I would have to go through and re-review the algorithm again to prove to myself
that what you are describing matches what is going on.

I'm including Torvald Riegel in this email since he is the author of the new
algorithm and might have some insight into the failure mode.

At this point I think you should file a bug so we don't loose this issue and can
reference it with a bug number.

-- 
Cheers,
Carlos.

Re: Possible hang in pthread_cond_broadcast()

[Kuchta, Martin]

Thank you for taking a look, Carlos. I've submitted a bug as you
suggested:

https://sourceware.org/bugzilla/show_bug.cgi?id=23538

Re: Possible hang in pthread_cond_broadcast()

[Torvald Riegel]

On Wed, 2018-08-15 at 22:01 -0400, Carlos O'Donell wrote:
> On 08/15/2018 06:13 PM, Kuchta, Martin wrote:
> > Ideally, we'd like to have a standalone reproducible test, but our
> > efforts so far to develop one have been unsuccessful.
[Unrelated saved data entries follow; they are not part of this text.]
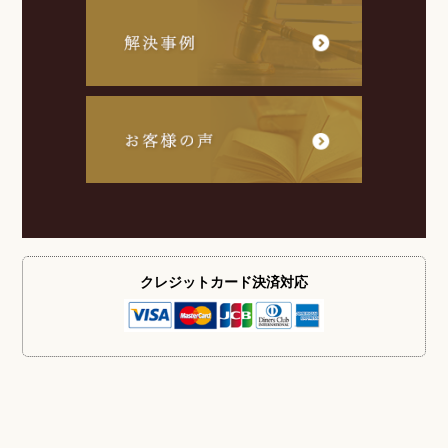
クレジットカード
決済対応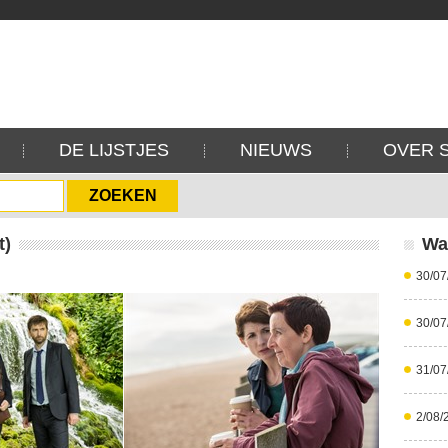
DE LIJSTJES
NIEUWS
OVER 
t)
Wa
30/07
30/07
31/07
2/08/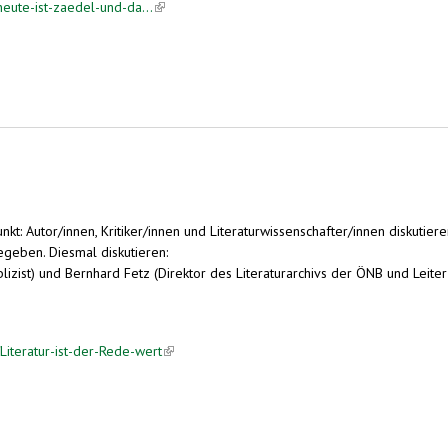
heute-ist-zaedel-und-da...
(link is external)
unkt: Autor/innen, Kritiker/innen und Literaturwissenschafter/innen diskutie
egeben. Diesmal diskutieren:
blizist) und Bernhard Fetz (Direktor des Literaturarchivs der ÖNB und Leit
iteratur-ist-der-Rede-wert
(link is external)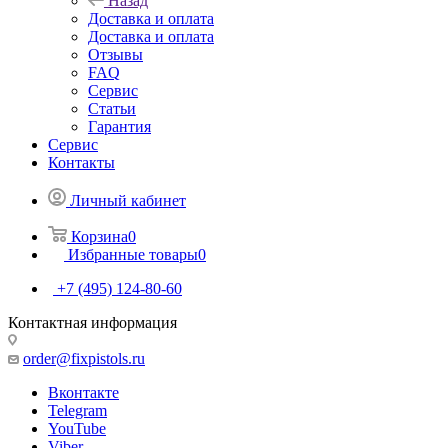
Назад
Доставка и оплата
Доставка и оплата
Отзывы
FAQ
Сервис
Статьи
Гарантия
Сервис
Контакты
Личный кабинет
Корзина
0
Избранные товары
0
+7 (495) 124-80-60
Контактная информация
order@fixpistols.ru
Вконтакте
Telegram
YouTube
Viber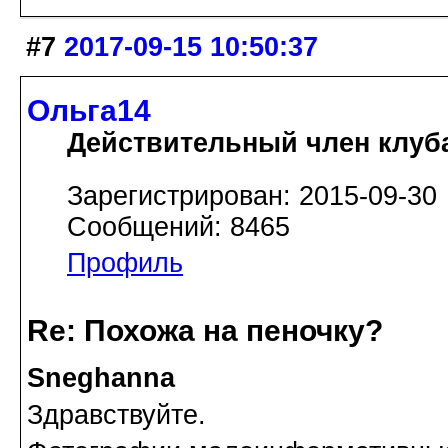
#7
2017-09-15 10:50:37
Ольга14
Действительный член клуб
Зарегистрирован: 2015-09-30
Сообщений: 8465
Профиль
Re: Похожа на пеночку?
Sneghanna
Здравствуйте.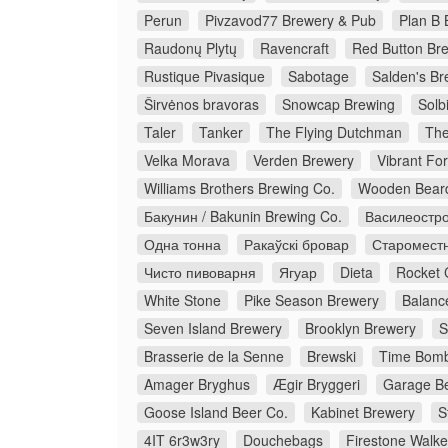
Perun
Pivzavod77 Brewery & Pub
Plan B 
Raudonų Plytų
Ravencraft
Red Button Br
Rustique Pivasique
Sabotage
Salden's Br
Širvėnos bravoras
Snowcap Brewing
Solb
Taler
Tanker
The Flying Dutchman
The
Velka Morava
Verden Brewery
Vibrant Fo
Williams Brothers Brewing Co.
Wooden Bear
Бакунин / Bakunin Brewing Co.
Василеостро
Одна тонна
Ракаўскі бровар
Старомест
Чисто пивоварня
Ягуар
Dieta
Rocket 
White Stone
Pike Season Brewery
Balanc
Seven Island Brewery
Brooklyn Brewery
S
Brasserie de la Senne
Brewski
Time Bomb
Amager Bryghus
Ægir Bryggeri
Garage Be
Goose Island Beer Co.
Kabinet Brewery
S
4IT 6r3w3ry
Douchebags
Firestone Walke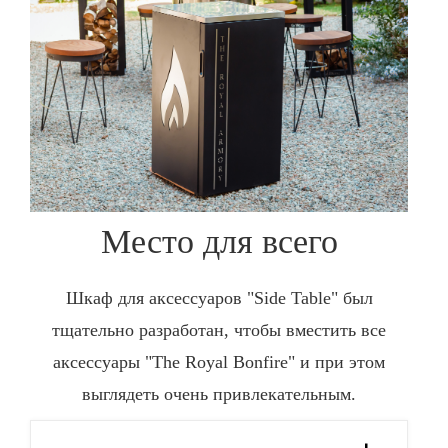
Место для всего
Шкаф для аксессуаров "Side Table" был
тщательно разработан, чтобы вместить все
аксессуары "The Royal Bonfire" и при этом
выглядеть очень привлекательным.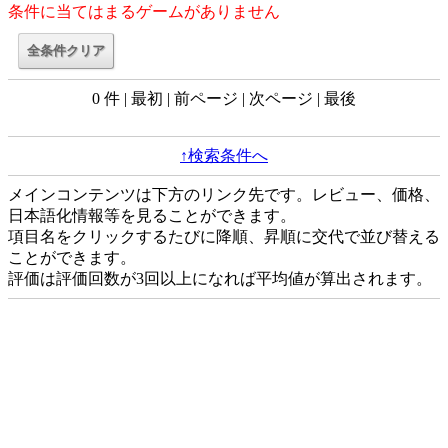
条件に当てはまるゲームがありません
0 件 | 最初 | 前ページ | 次ページ | 最後
↑検索条件へ
メインコンテンツは下方のリンク先です。レビュー、価格、
日本語化情報等を見ることができます。
項目名をクリックするたびに降順、昇順に交代で並び替える
ことができます。
評価は評価回数が3回以上になれば平均値が算出されます。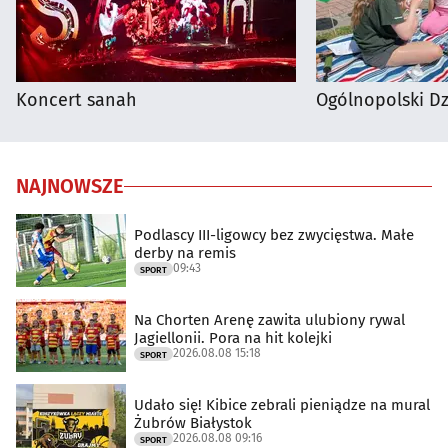
Koncert sanah
Ogólnopolski D
NAJNOWSZE
Podlascy III-ligowcy bez zwycięstwa. Małe
derby na remis
09:43
SPORT
Na Chorten Arenę zawita ulubiony rywal
Jagiellonii. Pora na hit kolejki
2026.08.08 15:18
SPORT
Udało się! Kibice zebrali pieniądze na mural
Żubrów Białystok
2026.08.08 09:16
SPORT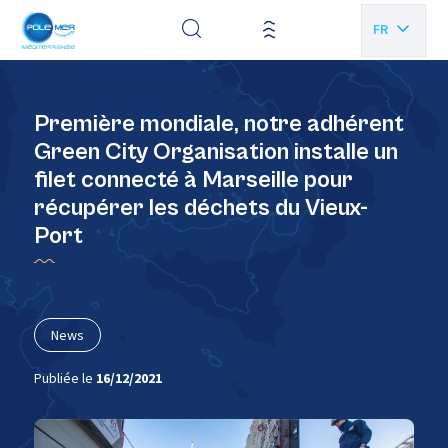
Panneau de gestion des cookies
FR
EN
Première mondiale, notre adhérent
Green City Organisation installe un
filet connecté à Marseille pour
récupérer les déchets du Vieux-
Port
News
Publiée le
16/12/2021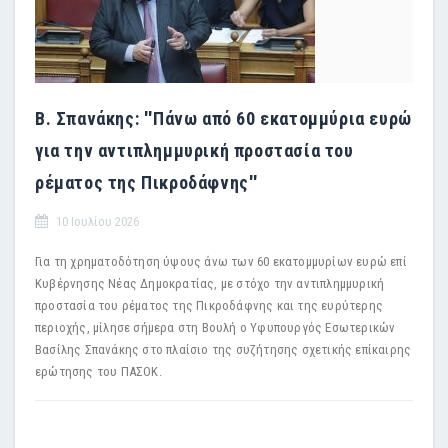
Β. Σπανάκης: ''Πάνω από 60 εκατομμύρια ευρώ
για την αντιπλημμυρική προστασία του
ρέματος της Πικροδάφνης''
10 Ιουλίου 2026
Για τη χρηματοδότηση ύψους άνω των 60 εκατομμυρίων ευρώ επί
Κυβέρνησης Νέας Δημοκρατίας, με στόχο την αντιπλημμυρική
προστασία του ρέματος της Πικροδάφνης και της ευρύτερης
περιοχής, μίλησε σήμερα στη Βουλή ο Υφυπουργός Εσωτερικών
Βασίλης Σπανάκης στο πλαίσιο της συζήτησης σχετικής επίκαιρης
ερώτησης του ΠΑΣΟΚ.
The problem
> > only seems to show itself in our application very rarely (once per
> > 15-24 hours) and only under very heavy load.
> 
> Right, the ideal is a simple reproducer.

Even if there's no reproducer that triggers the problem reliably, I'd
like to see the code that uses the condvar (not the full application,
but something reduced).

I'll try to find some time to review this bug report and your analysis.